Lieber Genosse Ludwig, eines der wesentlichen Themen, das die Zukunft der Stadt Wien entscheidend prägen wird, ist die zunehmende Digitalisierung. Welche Herausforderungen siehst du hier für die Sozialdemokratie?

Michael Ludwig: Die Digitalisierung wird meiner Meinung nach alle Lebensbereiche umfassen und auch verändern. Zum einen natürlich in der Arbeitswelt, aber weit darüber hinaus auch im gesamten gesellschaftlichen Zusammenleben. Es wird nicht die Frage sein, ob sie kommt oder nicht, denn sie wird kommen. Die Frage wird viel mehr sein, wie wir diesen Prozess politisch und gesellschaftlich begleiten. Und da geht es vor allem um die Frage der Gerechtigkeit, wie in vielen anderen Lebensbereichen auch. Denn die Digitalisierung wird ähnliche Auswirkungen haben wie die Industrielle Revolution. Es wird an uns, an der Sozialdemokratie liegen, dass wir diesen Prozess gemeinsam mit den Gewerkschaften begleiten, damit es auch zu einer gerechten Entwicklung kommt. Die Gefahr, die ich sehe ist schon, dass es durch diese neuen Technologien zu einer gesellschaftlichen Teilung kommt in jene Menschen, die einen Zugang zu diesen neuen Technologien finden, und jene, die von diesem Zugang ausgeschlossen sind.

Wo muss man hier konkret ansetzen?

Es wird vor allem notwendig sein, dass wir in allen Bereichen des Bildungssystems darauf reagieren. Das muss eigentlich schon in der Früherziehung beginnen, aber danach natürlich auch in der Schulausbildung und auch im universitären Bereich. Aber selbstverständlich müssen wir hier auch im Gebiet des lebensbegleitenden Lernens, also in den Einrichtungen der Erwachsenenbildung, Maßnahmen setzen. Gerade dort begleiten wir solche gesellschaftlichen Veränderungen sehr schnell mit entsprechenden Kursangeboten. Denn wir werden unsere internationale Wettbewerbsfähigkeit nur erhalten können, wenn wir uns möglichst schnell auf diesen Prozess einstellen.

Unternehmen wir AirBnB oder Uber stellen viele europäische Großstädte schon jetzt vor große Herausforderungen. Die Folgen sind oftmals unfaire Wettbewerbsvorteile, Lohn- und Sozialdumping und negative Auswirkungen auf die Stadtentwicklung. Wie kann die Stadt Wien hier gegensteuern?

Gespeicherte Daten:
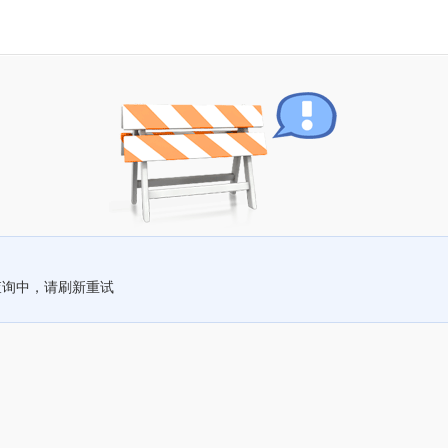
查询中，请刷新重试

Arbeitsauftrag: Setze das Interview zur Digitalisierung in Wien im Anschluss an seinen letzten Satz fort.

Antwort unten:
Es gibt aktuell schon eine enge Kooperation vor allem zwischen dem Wirtschaftsressort der Stadt Wien, der Wirtschaftskammer, der Arbeiterkammer aber auch den Gewerkschaften, um sich genau anzusehen, welche Auswirkungen es hier gibt. Es war zunächst schon mal wichtig, dass man das als Problem erkennt. Es gibt Städte, wo das Thema noch intensiver ist, aber auch bei uns in Wien wird es immer relevanter. Das muss man mit klarer Intervention der öffentlichen Hand regeln und begleiten, damit es hier zu keiner Wettbewerbsverzerrung kommt. Wir sind gerade dabei, uns vor allem für AirBnB verschiedene Modelle anzusehen, um eine Regelung zu finden, die für Wien ideal ist. Das muss eine Lösung sein, die vor allem sicher stellt, dass jene, die ihre Wohnungen zur Verfügung stellen auch dementsprechende Leistungen ins Sozialsystem abliefern. Und wichtig ist natürlich auch, dass nicht zusätzliche Wohnungen dem Markt entnommen werden, um diese ausschließlich Hotelgästen zu offerieren. (Anmerkung der Redaktion: Mittlerweile wurden hier schon konkrete Maßnahmen präsentiert, siehe z.B. hier)

Wo wir schon beim Thema Wohnen sind: Was ist im Bereich des Wohnbaus und konkret im Gemeindebau deine Vision für die Stadt Wien in den nächsten Jahre?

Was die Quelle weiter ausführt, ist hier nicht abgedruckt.